LAUSR

Soluble oligomers of the 42‐amino acid amyloid beta (Aβ42) peptide are highly toxic and suspected as the causative agent of synaptic dysfunction and neuronal loss in Alzheimer's disease (AD). Previously, we have shown that a small, D‐amino acid Aβ42‐oligomer interacting peptide (D‐AIP) can neutralize human Aβ42‐mediated toxicity using in vitro and cell‐based assays. In the present longitudinal study using a transgenic Drosophila melanogaster model, advanced live confocal imaging and mass spectrometry imaging (MALDI‐MSI) showed that the eight amino acid D‐AIP can attenuate Aβ42‐induced toxicity in vivo. By separating male and female flies into distinct groups, the resultant distribution of ingested D‐AIP was different between the sexes. The Aβ42‐induced ‘rough eye’ phenotype could be rescued in the female transgenics, likely because of the co‐localization of D‐AIP with human Aβ42 in the female fly heads. Interestingly, the phenotype could not be rescued in the male transgenics, likely because of the co‐localization of D‐AIP with a confounding male‐specific sex peptide (Acp70A candidate in MSI spectra) in the gut of the male flies.

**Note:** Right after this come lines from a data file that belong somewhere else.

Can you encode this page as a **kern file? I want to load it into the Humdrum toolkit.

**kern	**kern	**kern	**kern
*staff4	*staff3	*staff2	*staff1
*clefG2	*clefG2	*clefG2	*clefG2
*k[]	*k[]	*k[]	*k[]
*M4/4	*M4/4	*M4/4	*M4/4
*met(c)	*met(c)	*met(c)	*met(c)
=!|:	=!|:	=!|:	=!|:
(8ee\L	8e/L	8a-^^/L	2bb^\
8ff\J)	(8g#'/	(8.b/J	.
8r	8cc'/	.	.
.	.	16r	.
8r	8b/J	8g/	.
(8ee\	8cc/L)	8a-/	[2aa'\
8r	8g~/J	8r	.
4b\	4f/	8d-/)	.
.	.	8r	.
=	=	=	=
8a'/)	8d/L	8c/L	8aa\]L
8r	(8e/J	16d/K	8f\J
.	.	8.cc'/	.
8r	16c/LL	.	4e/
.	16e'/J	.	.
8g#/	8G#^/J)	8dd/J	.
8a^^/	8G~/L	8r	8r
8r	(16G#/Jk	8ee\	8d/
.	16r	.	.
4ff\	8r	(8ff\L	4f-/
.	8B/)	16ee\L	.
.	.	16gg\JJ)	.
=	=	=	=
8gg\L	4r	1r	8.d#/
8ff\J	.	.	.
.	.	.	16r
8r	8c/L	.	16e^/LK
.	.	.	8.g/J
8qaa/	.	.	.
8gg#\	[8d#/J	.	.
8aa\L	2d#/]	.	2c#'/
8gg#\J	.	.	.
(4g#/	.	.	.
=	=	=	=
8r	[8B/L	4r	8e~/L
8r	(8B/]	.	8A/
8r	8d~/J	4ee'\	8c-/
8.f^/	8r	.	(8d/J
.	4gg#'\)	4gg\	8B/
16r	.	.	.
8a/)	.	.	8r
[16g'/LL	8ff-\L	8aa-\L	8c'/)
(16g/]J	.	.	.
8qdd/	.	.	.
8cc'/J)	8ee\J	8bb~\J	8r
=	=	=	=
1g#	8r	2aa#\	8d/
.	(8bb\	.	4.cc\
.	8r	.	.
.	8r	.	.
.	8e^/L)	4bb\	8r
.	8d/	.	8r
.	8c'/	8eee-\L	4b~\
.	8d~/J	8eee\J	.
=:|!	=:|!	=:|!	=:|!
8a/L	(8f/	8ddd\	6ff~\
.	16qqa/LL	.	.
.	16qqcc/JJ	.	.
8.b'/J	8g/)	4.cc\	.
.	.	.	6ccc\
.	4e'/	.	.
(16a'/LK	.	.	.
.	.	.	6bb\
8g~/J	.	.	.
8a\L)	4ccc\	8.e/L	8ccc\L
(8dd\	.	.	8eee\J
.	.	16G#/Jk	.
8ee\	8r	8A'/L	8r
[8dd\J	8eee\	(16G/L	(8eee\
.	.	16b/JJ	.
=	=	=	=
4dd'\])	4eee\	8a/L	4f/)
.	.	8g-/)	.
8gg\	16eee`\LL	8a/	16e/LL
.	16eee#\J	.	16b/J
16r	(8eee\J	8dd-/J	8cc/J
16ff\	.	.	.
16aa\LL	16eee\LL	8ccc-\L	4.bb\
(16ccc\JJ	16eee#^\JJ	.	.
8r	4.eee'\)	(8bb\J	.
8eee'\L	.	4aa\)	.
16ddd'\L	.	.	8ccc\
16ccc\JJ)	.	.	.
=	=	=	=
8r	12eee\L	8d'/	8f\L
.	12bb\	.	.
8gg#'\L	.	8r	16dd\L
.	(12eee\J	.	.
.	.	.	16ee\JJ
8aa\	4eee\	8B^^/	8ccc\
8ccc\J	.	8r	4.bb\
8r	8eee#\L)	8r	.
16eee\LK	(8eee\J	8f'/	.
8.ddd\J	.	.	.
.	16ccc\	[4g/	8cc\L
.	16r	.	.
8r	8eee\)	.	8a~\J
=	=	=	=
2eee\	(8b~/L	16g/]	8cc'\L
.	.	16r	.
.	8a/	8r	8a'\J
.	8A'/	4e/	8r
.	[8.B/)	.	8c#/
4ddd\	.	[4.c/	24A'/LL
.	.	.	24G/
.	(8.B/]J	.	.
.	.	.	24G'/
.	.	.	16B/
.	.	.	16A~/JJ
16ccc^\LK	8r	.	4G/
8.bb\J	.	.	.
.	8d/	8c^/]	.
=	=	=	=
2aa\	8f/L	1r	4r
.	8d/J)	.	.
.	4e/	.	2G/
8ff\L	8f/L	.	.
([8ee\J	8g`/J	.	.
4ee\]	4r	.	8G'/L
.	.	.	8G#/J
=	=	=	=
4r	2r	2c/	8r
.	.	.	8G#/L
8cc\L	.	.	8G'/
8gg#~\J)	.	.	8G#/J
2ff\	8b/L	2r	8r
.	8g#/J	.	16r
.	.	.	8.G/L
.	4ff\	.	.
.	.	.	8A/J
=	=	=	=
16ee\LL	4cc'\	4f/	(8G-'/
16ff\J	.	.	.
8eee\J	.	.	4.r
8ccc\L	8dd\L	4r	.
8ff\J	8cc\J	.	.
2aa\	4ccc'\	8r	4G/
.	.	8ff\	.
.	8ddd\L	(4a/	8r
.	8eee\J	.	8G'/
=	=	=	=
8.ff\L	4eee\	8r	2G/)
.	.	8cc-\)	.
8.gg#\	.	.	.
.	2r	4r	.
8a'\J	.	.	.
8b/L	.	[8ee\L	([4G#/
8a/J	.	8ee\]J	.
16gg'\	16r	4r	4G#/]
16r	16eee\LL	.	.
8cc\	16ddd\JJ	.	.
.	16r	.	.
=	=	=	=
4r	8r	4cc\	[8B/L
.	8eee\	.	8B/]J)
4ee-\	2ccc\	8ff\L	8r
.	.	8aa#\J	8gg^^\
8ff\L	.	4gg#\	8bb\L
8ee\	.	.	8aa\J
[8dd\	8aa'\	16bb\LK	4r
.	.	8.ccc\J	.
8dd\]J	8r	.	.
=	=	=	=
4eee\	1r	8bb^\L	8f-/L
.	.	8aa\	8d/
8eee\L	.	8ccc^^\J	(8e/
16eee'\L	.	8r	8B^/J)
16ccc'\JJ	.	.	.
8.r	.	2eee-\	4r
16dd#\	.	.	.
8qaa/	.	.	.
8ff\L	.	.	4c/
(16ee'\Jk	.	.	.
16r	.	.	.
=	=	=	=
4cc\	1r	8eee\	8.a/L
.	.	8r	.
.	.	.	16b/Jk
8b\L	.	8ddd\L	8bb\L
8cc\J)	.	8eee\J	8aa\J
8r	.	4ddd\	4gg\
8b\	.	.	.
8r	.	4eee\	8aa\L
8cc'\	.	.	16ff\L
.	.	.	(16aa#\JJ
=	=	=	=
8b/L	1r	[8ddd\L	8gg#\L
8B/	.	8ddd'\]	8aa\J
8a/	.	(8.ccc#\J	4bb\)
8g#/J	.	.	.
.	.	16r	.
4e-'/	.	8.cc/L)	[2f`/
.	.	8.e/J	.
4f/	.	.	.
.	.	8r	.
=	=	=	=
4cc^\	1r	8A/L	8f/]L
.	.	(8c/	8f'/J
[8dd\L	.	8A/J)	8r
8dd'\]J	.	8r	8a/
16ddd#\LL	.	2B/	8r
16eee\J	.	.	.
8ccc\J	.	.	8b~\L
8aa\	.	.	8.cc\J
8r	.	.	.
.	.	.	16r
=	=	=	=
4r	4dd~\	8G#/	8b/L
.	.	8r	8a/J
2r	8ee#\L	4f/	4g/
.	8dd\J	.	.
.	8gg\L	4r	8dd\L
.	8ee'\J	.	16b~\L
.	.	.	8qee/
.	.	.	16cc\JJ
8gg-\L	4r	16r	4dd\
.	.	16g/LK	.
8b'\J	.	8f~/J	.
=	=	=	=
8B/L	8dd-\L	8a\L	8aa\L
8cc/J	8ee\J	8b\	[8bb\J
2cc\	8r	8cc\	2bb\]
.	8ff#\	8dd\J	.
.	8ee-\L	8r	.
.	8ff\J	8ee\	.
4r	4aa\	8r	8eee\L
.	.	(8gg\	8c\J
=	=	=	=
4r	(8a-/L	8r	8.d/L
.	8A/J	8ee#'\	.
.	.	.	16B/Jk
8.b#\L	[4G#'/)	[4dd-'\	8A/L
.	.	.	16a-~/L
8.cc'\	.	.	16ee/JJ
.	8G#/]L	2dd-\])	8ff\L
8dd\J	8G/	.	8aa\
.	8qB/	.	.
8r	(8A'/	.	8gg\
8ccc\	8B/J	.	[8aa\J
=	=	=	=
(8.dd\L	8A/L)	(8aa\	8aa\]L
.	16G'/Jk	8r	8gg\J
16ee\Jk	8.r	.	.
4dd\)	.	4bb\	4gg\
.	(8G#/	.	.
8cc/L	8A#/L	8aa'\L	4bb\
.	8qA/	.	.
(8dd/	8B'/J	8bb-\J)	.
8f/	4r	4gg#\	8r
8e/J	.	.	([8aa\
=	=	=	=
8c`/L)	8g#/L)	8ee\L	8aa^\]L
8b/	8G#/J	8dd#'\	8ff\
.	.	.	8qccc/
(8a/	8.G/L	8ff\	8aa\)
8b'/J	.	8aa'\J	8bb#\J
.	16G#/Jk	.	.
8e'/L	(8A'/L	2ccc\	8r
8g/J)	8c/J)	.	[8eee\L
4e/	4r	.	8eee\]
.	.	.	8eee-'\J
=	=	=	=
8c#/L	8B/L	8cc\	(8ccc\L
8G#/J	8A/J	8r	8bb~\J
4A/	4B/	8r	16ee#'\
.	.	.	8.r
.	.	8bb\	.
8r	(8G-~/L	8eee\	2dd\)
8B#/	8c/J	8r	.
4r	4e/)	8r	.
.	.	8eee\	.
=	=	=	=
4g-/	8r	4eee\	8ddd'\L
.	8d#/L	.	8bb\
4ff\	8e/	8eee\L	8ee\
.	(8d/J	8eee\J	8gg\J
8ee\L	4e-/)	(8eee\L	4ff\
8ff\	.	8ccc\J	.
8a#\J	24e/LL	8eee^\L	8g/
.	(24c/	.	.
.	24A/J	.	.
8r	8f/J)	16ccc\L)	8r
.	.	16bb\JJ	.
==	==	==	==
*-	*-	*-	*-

As a novel, more cost‐effective strategy to prevent toxic amyloid formation during the early stages of AD (i.e. neutralization of toxic low‐order Aβ42 oligomers without creating larger aggregates in the process), our longitudinal study establishes that D‐AIP is a stable and highly effective neutralizer of toxic Aβ42 peptides in vivo.